Nick Bilton on Silicon Valley Startups and the Silk Road

AmericanKingpin200After reading Nick Bilton's book, American Kingpin, about the wild west entrepreneur Ross Ulbricht, the man behind the Dark Net site Silk Road, I was inspired to download the Audible version of The Upstarts, Brad Stone's account of the visionaries who started two other companies that have changed the way we live and travel--Uber and Airbnb. 

I'd previously asked Bilton if he would write something for The Amazon Book Review, and the morning I received his piece below, I had just finished The Upstarts and was struck by the connection between the personalities in that book, and that of Ross Ulbricht.  As you'll see below, I was not alone in these thoughts, as Bilton himself ponders the "what if" of Ulbricht's choice of a startup that changed our world in unexpected ways...


When reporting the book American Kingpin, about the rise and fall of the Silk Road drug and guns website, I encountered so many twists and turns that the story almost seemed completely unbelievable. Yet for me, a journalist who has covered Silicon Valley and tech culture for over a decade, the similarities with the way the Silk Road and traditional startups are run was astounding.

For example, I could show you a quote from Ross Ulbricht, the creator of the Silk Road, and another statement from Travis Kalanik, the CEO of Uber, and you wouldn't be able to tell who had said (or written) which passage.
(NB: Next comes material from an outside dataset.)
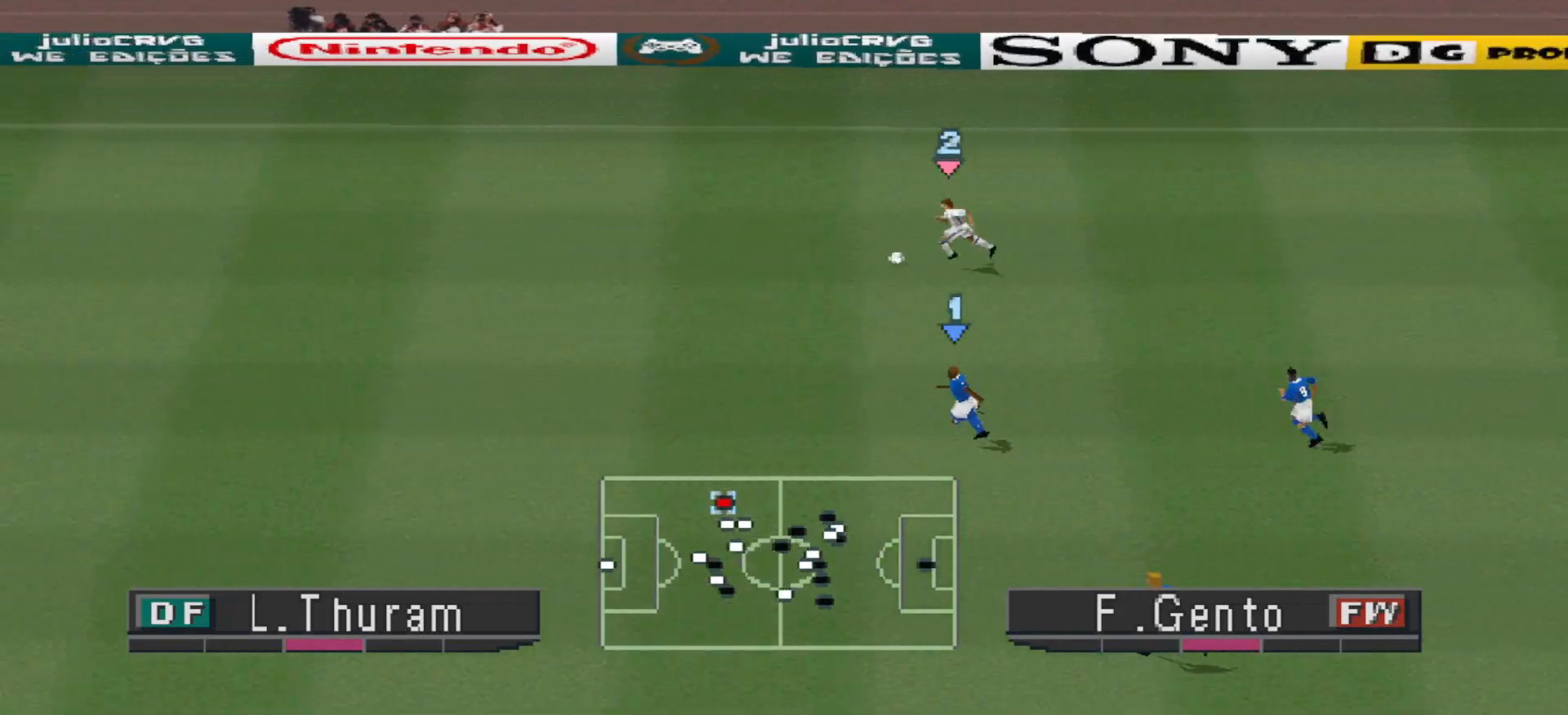
{"buttons": ["R1", "DPAD_LEFT"], "events": []}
I could do the same with discussions between the Dread Pirates Roberts, the secret moniker Ulbricht used while running his drug and guns empire, and his underlining, and those between Mark Zuckerberg or Steve Jobs, and their respective employees, and those too would be indistinguishable. Ulbricht ran his website with the same ambition, authority and hunger as the CEOs in Silicon Valley who run the world we live in today. They have all read the same libertarian books, cited the same anti-big government stance, and have used their smarts and coding ability to "disrupt" industries they all see as over-regulated and unfair to consumers.

The big difference, of course, is that the CEO of Uber chose to disrupt the taxi cartels, the founders of Airbnb chose hotels, and Ross Ulbricht decided he was going to disrupt the illegal drug and guns industry.

In the end though, the ambition of both almost always seems to come at a cost. For traditional startups in The Valley, overly aggressive CEOs end up getting fired, sued, or, more often than not, investigated by a government entity. In Ross Ulbricht's case, he ended up getting arrested and sentenced to two life sentences in jail. You have to wonder, though, what would have happened had he decided to go after the taxi or hotel industry, instead.